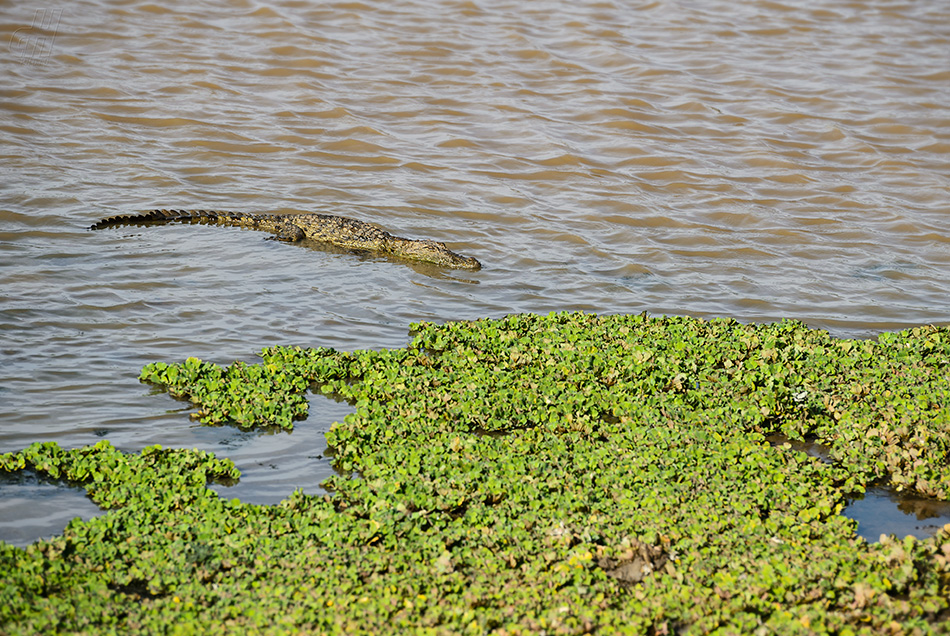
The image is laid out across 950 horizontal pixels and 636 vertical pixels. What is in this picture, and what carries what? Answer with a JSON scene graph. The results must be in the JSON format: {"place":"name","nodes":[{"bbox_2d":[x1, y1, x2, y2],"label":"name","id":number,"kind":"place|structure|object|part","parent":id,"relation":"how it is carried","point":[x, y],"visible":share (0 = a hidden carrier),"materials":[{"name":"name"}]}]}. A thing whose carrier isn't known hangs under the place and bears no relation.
{"place":"outdoors","nodes":[
{"label":"outdoors","id":0,"kind":"place"},
{"bbox_2d":[1,0,948,484],"label":"water","id":1,"kind":"structure","parent":0,"point":[183,423],"materials":[{"name":"liquid"}]},
{"bbox_2d":[0,470,102,545],"label":"water puddle","id":2,"kind":"object","parent":1,"relation":"in","point":[28,508],"visible":0.36,"materials":[{"name":"liquid"}]},
{"bbox_2d":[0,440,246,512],"label":"patch","id":3,"kind":"object","parent":1,"relation":"in","point":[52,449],"visible":0.77,"materials":[{"name":"green plant"}]},
{"bbox_2d":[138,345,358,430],"label":"patch","id":4,"kind":"object","parent":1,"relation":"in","point":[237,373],"visible":0.94,"materials":[{"name":"green plant"}]},
{"bbox_2d":[191,389,354,504],"label":"water puddle","id":5,"kind":"object","parent":1,"relation":"in","point":[328,405],"visible":0.24,"materials":[{"name":"liquid"}]},
{"bbox_2d":[87,208,479,270],"label":"crocodile","id":6,"kind":"object","parent":1,"relation":"in","point":[302,232],"visible":0.89},
{"label":"hind leg","id":7,"kind":"part","parent":6,"relation":"part of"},
{"bbox_2d":[0,308,949,635],"label":"aquatic plants","id":8,"kind":"object","parent":1,"relation":"in","point":[569,340],"visible":0.87,"materials":[{"name":"green plant"}]},
{"bbox_2d":[598,539,671,583],"label":"clump","id":9,"kind":"object","parent":8,"relation":"on","point":[627,568],"visible":0.55,"materials":[{"name":"brown"}]},
{"bbox_2d":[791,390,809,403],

---+---

Your assignment:
Output nothing except an exact copy of the records above, with the images left out.

Response for this exercise:
The image is laid out across 950 horizontal pixels and 636 vertical pixels. What is in this picture, and what carries what? Answer with a JSON scene graph. The results must be in the JSON format: {"place":"name","nodes":[{"bbox_2d":[x1, y1, x2, y2],"label":"name","id":number,"kind":"place|structure|object|part","parent":id,"relation":"how it is carried","point":[x, y],"visible":share (0 = a hidden carrier),"materials":[{"name":"name"}]}]}. A thing whose carrier isn't known hangs under the place and bears no relation.
{"place":"outdoors","nodes":[
{"label":"outdoors","id":0,"kind":"place"},
{"bbox_2d":[1,0,948,484],"label":"water","id":1,"kind":"structure","parent":0,"point":[183,423],"materials":[{"name":"liquid"}]},
{"bbox_2d":[0,470,102,545],"label":"water puddle","id":2,"kind":"object","parent":1,"relation":"in","point":[28,508],"visible":0.36,"materials":[{"name":"liquid"}]},
{"bbox_2d":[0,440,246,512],"label":"patch","id":3,"kind":"object","parent":1,"relation":"in","point":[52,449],"visible":0.77,"materials":[{"name":"green plant"}]},
{"bbox_2d":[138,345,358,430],"label":"patch","id":4,"kind":"object","parent":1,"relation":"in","point":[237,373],"visible":0.94,"materials":[{"name":"green plant"}]},
{"bbox_2d":[191,389,354,504],"label":"water puddle","id":5,"kind":"object","parent":1,"relation":"in","point":[328,405],"visible":0.24,"materials":[{"name":"liquid"}]},
{"bbox_2d":[87,208,479,270],"label":"crocodile","id":6,"kind":"object","parent":1,"relation":"in","point":[302,232],"visible":0.89},
{"label":"hind leg","id":7,"kind":"part","parent":6,"relation":"part of"},
{"bbox_2d":[0,308,949,635],"label":"aquatic plants","id":8,"kind":"object","parent":1,"relation":"in","point":[569,340],"visible":0.87,"materials":[{"name":"green plant"}]},
{"bbox_2d":[598,539,671,583],"label":"clump","id":9,"kind":"object","parent":8,"relation":"on","point":[627,568],"visible":0.55,"materials":[{"name":"brown"}]},
{"bbox_2d":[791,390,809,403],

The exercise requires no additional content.